TEXT SEGMENT:

________

Ballod did add this one caveat: “If you see an entire industry hit all at once, repeatedly,” then all bets are off and prospective patients might lose faith.
Christian, however, was more open to the idea that even one breach could have a negative psychological impact on the public.
“If someone reads about this in the paper or sees it online, they're not just thinking about what happened... They're also thinking about their provider,” said Christian, who likened the scenario to the decision by some individuals to refuse urgently needed medical attention out of fear they might contract COVID-19 at a hospital or doctor's facility.
“Someone who has mental health issues may perceive the potential cost of going to seek treatment to be too high in terms of the potential impact of their privacy,” he said.
Deborah Baker, director of legal and regulatory policy at the American Psychological Association (APA) – the largest scientific and professional organization of psychologists in the US – does not believe the Vastaamo incident will deter patients from seeking treatment. “Reports of massive data breaches affecting tech companies, health systems, and now this particular Finnish mental health practice, where an individual's sensitive information might be at risk, are not new, and we have not seen evidence that this risk dissuades people from seeking needed mental health care,” she said.
Nevertheless, SC Media asked the APA how mental health professionals and their respective oragnizations can inspire more confidence that they are responsibly handling patient data.
“Data protection laws like GDPR in Europe and HIPAA in the US help safeguard personal health data, and that should provide some comfort to the public,” said Baker. “Unfortunately, complying with these data privacy requirements cannot reduce the risk of a possible data breach to zero. However, such laws significantly reduce risks and, in the event of a breach, clearly outline the responsibilities of the party suffering the breach to notify those affected.”
“So it boils down to whether a provider is adequately complying with the relevant data privacy requirements for his/her jurisdiction and how that provider communicates that information with patients,” Baker continued.

________

Stored data entries
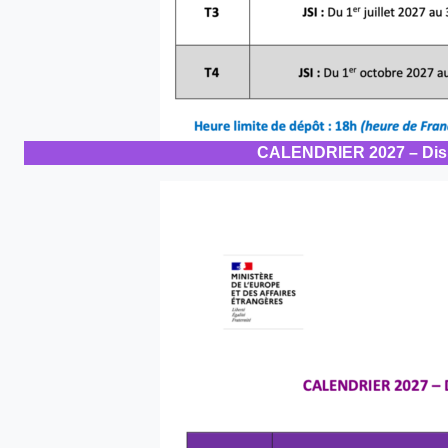
CALENDRIER 2027 – Dispos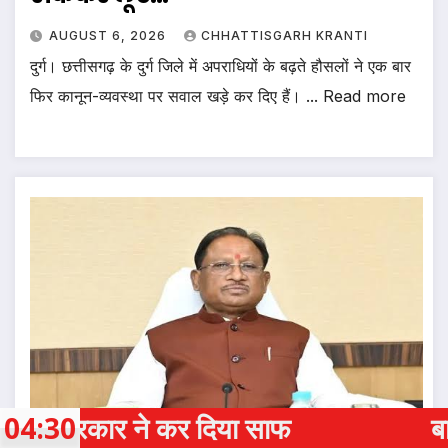
AUGUST 6, 2026
CHHATTISGARH KRANTI
दुर्ग। छत्तीसगढ़ के दुर्ग जिले में अपराधियों के बढ़ते हौसलों ने एक बार
फिर कानून-व्यवस्था पर सवाल खड़े कर दिए हैं। ... Read more
 साफ
04:30
बाल नहीं कटवाने पर शिक्षक न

________

INSTRUCTIONS TO FOLLOW:
Please transcribe the part of the Vastaamo breach passage that opens with the words containing "Ballod did add" and closes with "or doctor's facility.". Work only from the Vastaamo breach passage.

SOLUTION BELOW:
Ballod did add this one caveat: “If you see an entire industry hit all at once, repeatedly,” then all bets are off and prospective patients might lose faith.
Christian, however, was more open to the idea that even one breach could have a negative psychological impact on the public.
“If someone reads about this in the paper or sees it online, they're not just thinking about what happened... They're also thinking about their provider,” said Christian, who likened the scenario to the decision by some individuals to refuse urgently needed medical attention out of fear they might contract COVID-19 at a hospital or doctor's facility.